What if the tectonic system (which is probably more ancient than biological life, and is just as unique to Earth for what we know), being more slow and clumsy by orders of magnitude, is set on a critical level within own parameters, and hereby teleonomically ready to receive a signal from the atmosphere or whatever, a signal to let an overhauling hell loose? It would be just another instance of consequential reaction to a special condition...

by das monde on Mon May 12th, 2008 at 11:06:14 PM EST
[ Parent ]
Earthquakes are known to be highly correlated (that's why you have pre- and after-shocks and why low seismicity means both lower frequency and lower intensity.
Earthquakes are one of the most interesting phenomena whose every aspect displays fractal statistics and whose dynamics is possibly chaotic...

...

While multifractality of the earthquake process is confirmed in every way...



When the capital development of a country becomes a by-product of the activities of a casino, the job is likely to be ill-done. — John M. Keynes
by Migeru (migeru at eurotrib dot com) on Mon May 12th, 2008 at 05:44:53 AM EST
[ Parent ]
It has been understood that a fracture network is a self-organising system capable to operate at all scales (micro, meso, macro).
by Nomad on Mon May 12th, 2008 at 09:11:50 AM EST
[ Parent ]
But, moreover, probabilistic intuition trained on "regular" memoryless processes such as the Poisson process is misleading, which is where the "anomalous number of recent earthquakes" argument is coming from.

When the capital development of a country becomes a by-product of the activities of a casino, the job is likely to be ill-done. — John M. Keynes
by Migeru (migeru at eurotrib dot com) on Mon May 12th, 2008 at 09:16:43 AM EST
[ Parent ]
Oh, and a fracture is understood as a network and not a single fault?

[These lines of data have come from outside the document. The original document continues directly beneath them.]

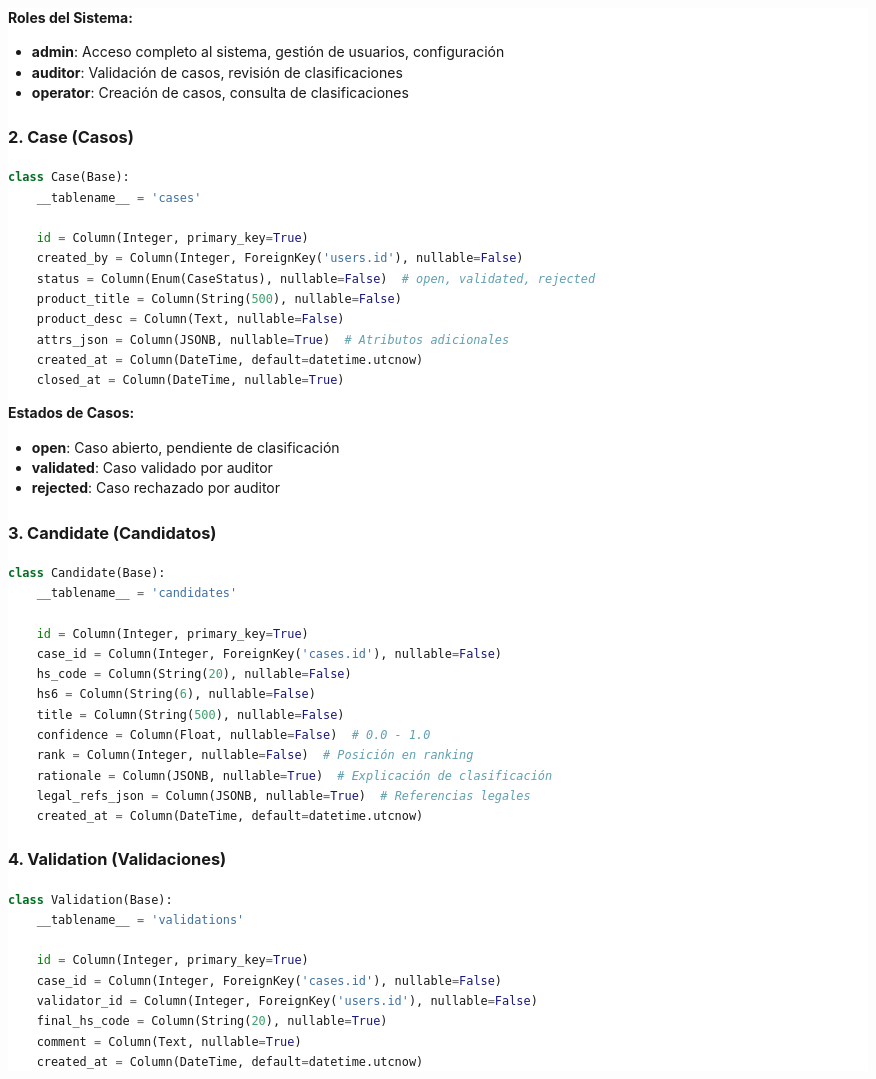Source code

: **Roles del Sistema:**
- **admin**: Acceso completo al sistema, gestión de usuarios, configuración
- **auditor**: Validación de casos, revisión de clasificaciones
- **operator**: Creación de casos, consulta de clasificaciones

### 2. Case (Casos)
```python
class Case(Base):
    __tablename__ = 'cases'
    
    id = Column(Integer, primary_key=True)
    created_by = Column(Integer, ForeignKey('users.id'), nullable=False)
    status = Column(Enum(CaseStatus), nullable=False)  # open, validated, rejected
    product_title = Column(String(500), nullable=False)
    product_desc = Column(Text, nullable=False)
    attrs_json = Column(JSONB, nullable=True)  # Atributos adicionales
    created_at = Column(DateTime, default=datetime.utcnow)
    closed_at = Column(DateTime, nullable=True)
```

**Estados de Casos:**
- **open**: Caso abierto, pendiente de clasificación
- **validated**: Caso validado por auditor
- **rejected**: Caso rechazado por auditor

### 3. Candidate (Candidatos)
```python
class Candidate(Base):
    __tablename__ = 'candidates'
    
    id = Column(Integer, primary_key=True)
    case_id = Column(Integer, ForeignKey('cases.id'), nullable=False)
    hs_code = Column(String(20), nullable=False)
    hs6 = Column(String(6), nullable=False)
    title = Column(String(500), nullable=False)
    confidence = Column(Float, nullable=False)  # 0.0 - 1.0
    rank = Column(Integer, nullable=False)  # Posición en ranking
    rationale = Column(JSONB, nullable=True)  # Explicación de clasificación
    legal_refs_json = Column(JSONB, nullable=True)  # Referencias legales
    created_at = Column(DateTime, default=datetime.utcnow)
```

### 4. Validation (Validaciones)
```python
class Validation(Base):
    __tablename__ = 'validations'
    
    id = Column(Integer, primary_key=True)
    case_id = Column(Integer, ForeignKey('cases.id'), nullable=False)
    validator_id = Column(Integer, ForeignKey('users.id'), nullable=False)
    final_hs_code = Column(String(20), nullable=True)
    comment = Column(Text, nullable=True)
    created_at = Column(DateTime, default=datetime.utcnow)
```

When the capital development of a country becomes a by-product of the activities of a casino, the job is likely to be ill-done. — John M. Keynes
by Migeru (migeru at eurotrib dot com) on Mon May 12th, 2008 at 09:17:32 AM EST
[ Parent ]
Technically, a fracture is a fracture; a fault is a fracture which has undergone (tectonic) movement. Both can occur at all scales. However, a fracture network at the micro scale has the potential to develop into a fault at the meso/macro scale. Faults organize them in networks - fault zones - fractally identical to a network of micro fractures or micro faults.

One fracture is just a fracture; a single fault is derived from a network of micro/meso fractures.